Visualising Distributions
Numbers alone can be complemented by visualisations, which often reveal patterns that are not obvious from summary statistics. Typical distribution shapes you may encounter are:
1. Symmetric (Mean ≈ Median ≈ Mode)
Values are evenly spread around the centre.
2. Skewed Right (Positive Skew)
Mean > Median > Mode – more values lie below the mean.

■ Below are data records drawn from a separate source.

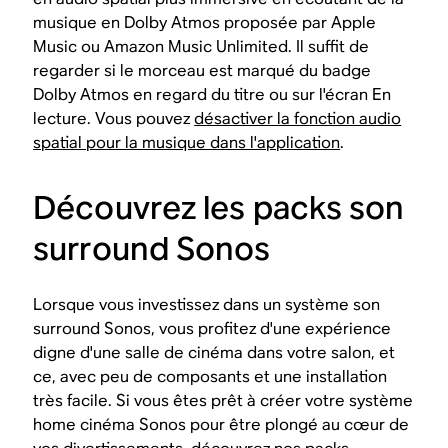
musique en Dolby Atmos proposée par Apple
Music ou Amazon Music Unlimited. Il suffit de
regarder si le morceau est marqué du badge
Dolby Atmos en regard du titre ou sur l'écran En
lecture. Vous pouvez
désactiver la fonction audio
spatial pour la musique dans l'application
.
Découvrez les packs son
surround Sonos
Lorsque vous investissez dans un système son
surround Sonos, vous profitez d'une expérience
digne d'une salle de cinéma dans votre salon, et
ce, avec peu de composants et une installation
très facile. Si vous êtes prêt à créer votre système
home cinéma Sonos pour être plongé au cœur de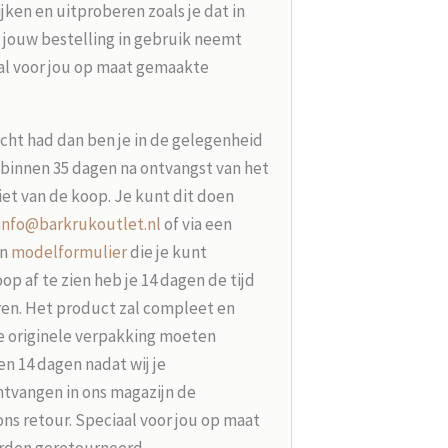
jken en uitproberen zoals je dat in
 jouw bestelling in gebruik neemt
aal voor jou op maat gemaakte
acht had dan ben je in de gelegenheid
t binnen 35 dagen na ontvangst van het
iet van de koop. Je kunt dit doen
info@barkrukoutlet.nl
of via een
en
modelformulier
die je kunt
p af te zien heb je 14 dagen de tijd
ren. Het product zal compleet en
e originele verpakking moeten
n 14 dagen nadat wij je
tvangen in ons magazijn de
ons retour. Speciaal voor jou op maat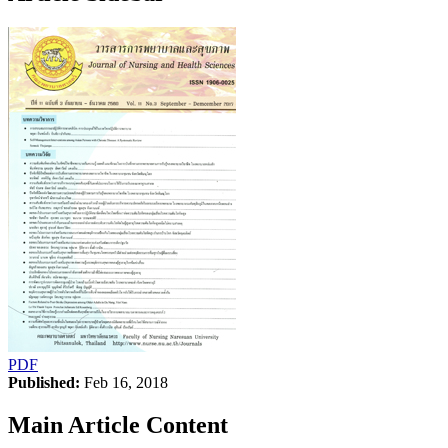
PDF
Published:
Feb 16, 2018
Main Article Content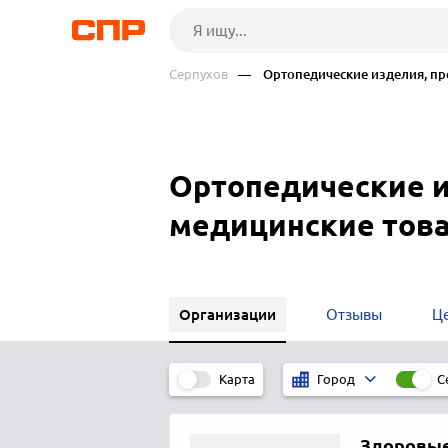
Серпухов
— Ортопедические изделия, про
Ортопедические и
медицинские това
Организации
Отзывы
Ц
Карта
С
Город
Здоровы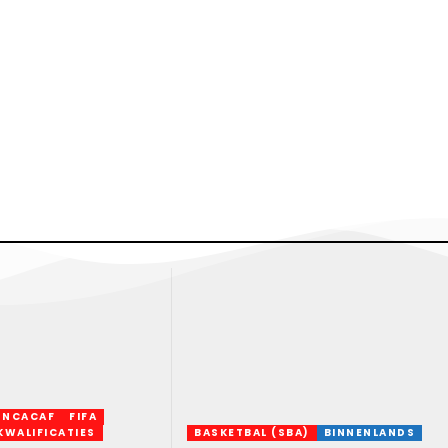
ONCACAF
FIFA
KWALIFICATIES
BASKETBAL (SBA)
BINNENLANDS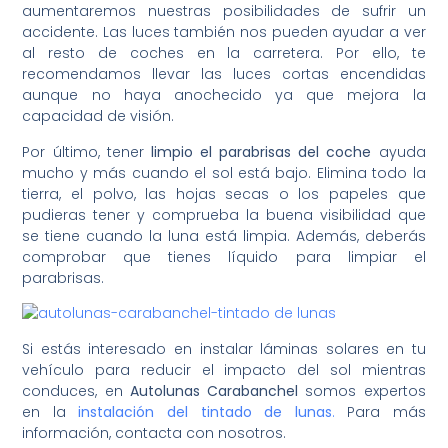
aumentaremos nuestras posibilidades de sufrir un
accidente. Las luces también nos pueden ayudar a ver
al resto de coches en la carretera. Por ello, te
recomendamos llevar las luces cortas encendidas
aunque no haya anochecido ya que mejora la
capacidad de visión.
Por último, tener
limpio el parabrisas del coche
ayuda
mucho y más cuando el sol está bajo. Elimina todo la
tierra, el polvo, las hojas secas o los papeles que
pudieras tener y comprueba la buena visibilidad que
se tiene cuando la luna está limpia. Además, deberás
comprobar que tienes líquido para limpiar el
parabrisas.
Si estás interesado en instalar láminas solares en tu
vehículo para reducir el impacto del sol mientras
conduces, en
Autolunas Carabanchel
somos expertos
en la
instalación del tintado de lunas
.
Para más
información, contacta con nosotros.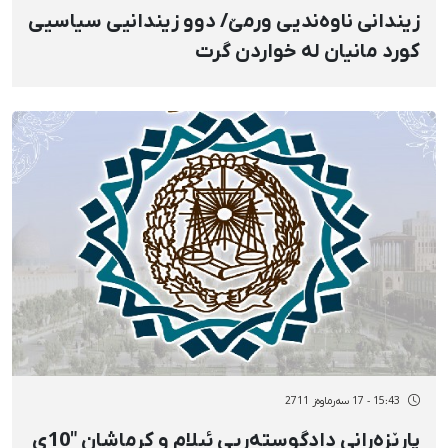
زیندانی ناوەندیی ورمێ‌/ دوو زیندانیی سیاسیی
كورد مانیان لە خواردن گرت
15:43 - 17 سەرماوەز 2711
پارێزەرانی دادگوستەریی ئیلام و كرماشان "10ی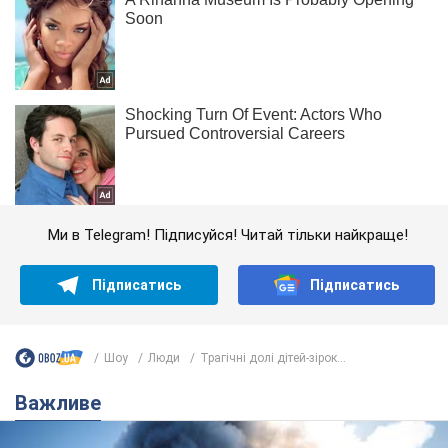
Ми в Telegram! Підписуйся! Читай тільки найкраще!
Підписатись
Підписатись
Шоу
Люди
Трагічні долі дітей-зірок...
Важливе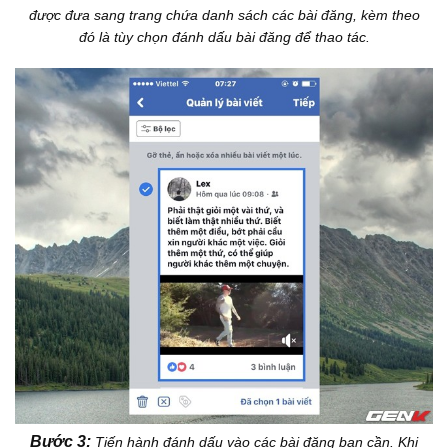
được đưa sang trang chứa danh sách các bài đăng, kèm theo
đó là tùy chọn đánh dấu bài đăng để thao tác.
Bước 3:
Tiến hành đánh dấu vào các bài đăng bạn cần. Khi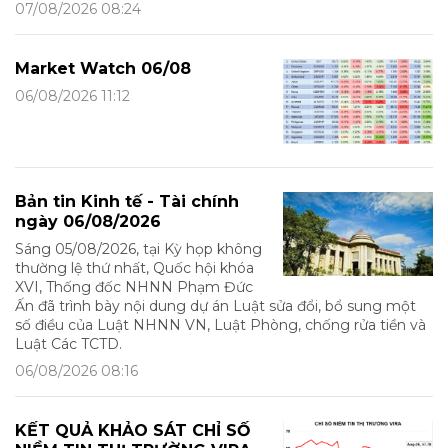
07/08/2026 08:24
Market Watch 06/08
06/08/2026 11:12
Bản tin Kinh tế - Tài chính
ngày 06/08/2026
Sáng 05/08/2026, tại Kỳ họp không
thường lệ thứ nhất, Quốc hội khóa
XVI, Thống đốc NHNN Phạm Đức
Ấn đã trình bày nội dung dự án Luật sửa đổi, bổ sung một
số điều của Luật NHNN VN, Luật Phòng, chống rửa tiền và
Luật Các TCTD.
06/08/2026 08:16
KẾT QUẢ KHẢO SÁT CHỈ SỐ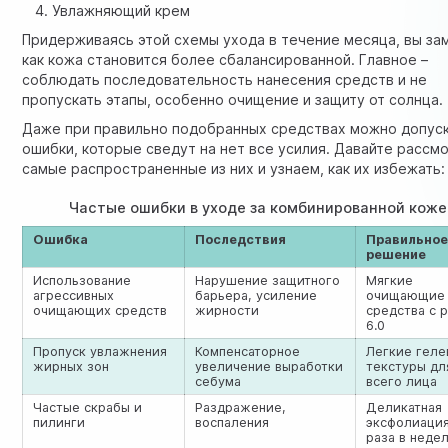
Увлажняющий крем
Придерживаясь этой схемы ухода в течение месяца, вы за
как кожа становится более сбалансированной. Главное –
соблюдать последовательность нанесения средств и не
пропускать этапы, особенно очищение и защиту от солнца.
Даже при правильно подобранных средствах можно допус
ошибки, которые сведут на нет все усилия. Давайте рассм
самые распространенные из них и узнаем, как их избежать:
Частые ошибки в уходе за комбинированной коже
Ошибка
Последствия
Правильно
решение
Использование
Нарушение защитного
Мягкие
агрессивных
барьера, усиление
очищающие
очищающих средств
жирности
средства с p
6.0
Пропуск увлажнения
Компенсаторное
Легкие гел
жирных зон
увеличение выработки
текстуры дл
себума
всего лица
Частые скрабы и
Раздражение,
Деликатная
пилинги
воспаления
эксфолиация
раза в неде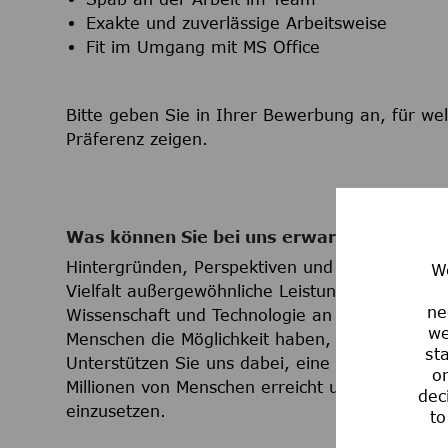
Exakte und zuverlässige Arbeitsweise
Fit im Umgang mit MS Office
Bitte geben Sie in Ihrer Bewerbung an, für we
Präferenz zeigen.
Was können Sie bei uns erwarten?
Wir sind
Hintergründen, Perspektiven und Lebenserfahr
We
Vielfalt außergewöhnliche Leistung und Innovati
ne
Wissenschaft und Technologie an der Spitze zu 
we
Menschen die Möglichkeit haben, sich in ihre
st
Unterstützen Sie uns dabei, eine Kultur der In
or
Millionen von Menschen erreicht und jeden ermu
dec
einzusetzen.
to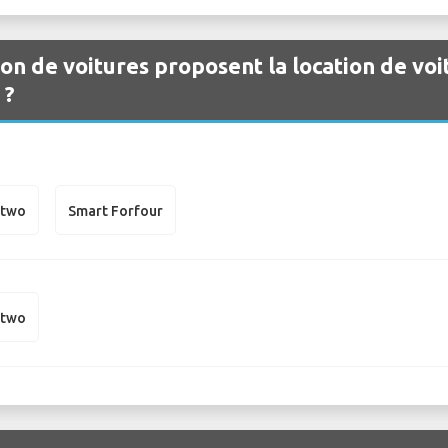
ion de voitures proposent la location de voi
 ?
rtwo
Smart Forfour
rtwo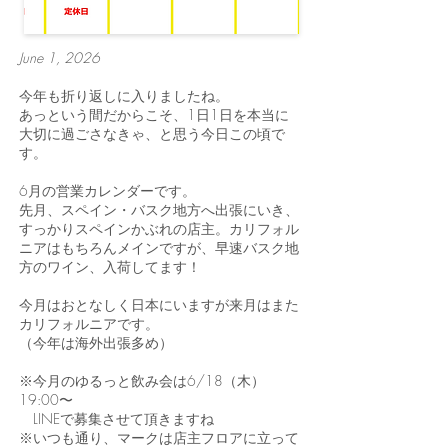
June 1, 2026
今年も折り返しに入りましたね。
あっという間だからこそ、1日1日を本当に
大切に過ごさなきゃ、と思う今日この頃で
す。
6月の営業カレンダーです。
先月、スペイン・バスク地方へ出張にいき、
すっかりスペインかぶれの店主。カリフォル
ニアはもちろんメインですが、早速バスク地
方のワイン、入荷してます！
今月はおとなしく日本にいますが来月はまた
カリフォルニアです。
（今年は海外出張多め）
※今月のゆるっと飲み会は6/18（木）
19:00〜
LINEで募集させて頂きますね
※いつも通り、マークは店主フロアに立って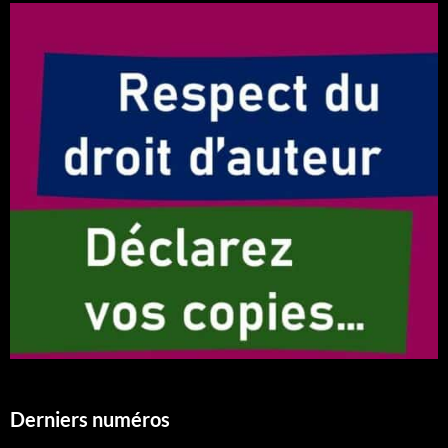
Derniers numéros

3. Skewed Left (Negative Skew)
Mean < Median < Mode – more values lie above the mean.
4. Uniform (Flat)
Almost all values are identical across the range. This can happen when bin widths are too large or when the variable actually aggregates several underlying variables. Adjusting the bin size or plotting a different type of chart can reveal hidden structure.
5. Multimodal
Two or more distinct peaks appear, suggesting the presence of multiple sub‑populations or sources of variation. Examining each mode separately can be informative.
6. Normal (Gaussian)
A symmetric, bell‑shaped curve. Many natural phenomena follow this pattern, and it is especially convenient because a large proportion of data falls within known multiples of the standard deviation:
- ~68 % within ±1 σ
- ~95 % within ±2 σ
- ~99.7 % within ±3 σ
When data approximate a normal distribution, many statistical tests and confidence‑interval calculations become straightforward.
Reference
Kaggle – Titanic: Machine Learning from Disaster
Feel free to adapt the visualisations (histograms, density plots, box‑plots, etc.) to the specific characteristics of your data.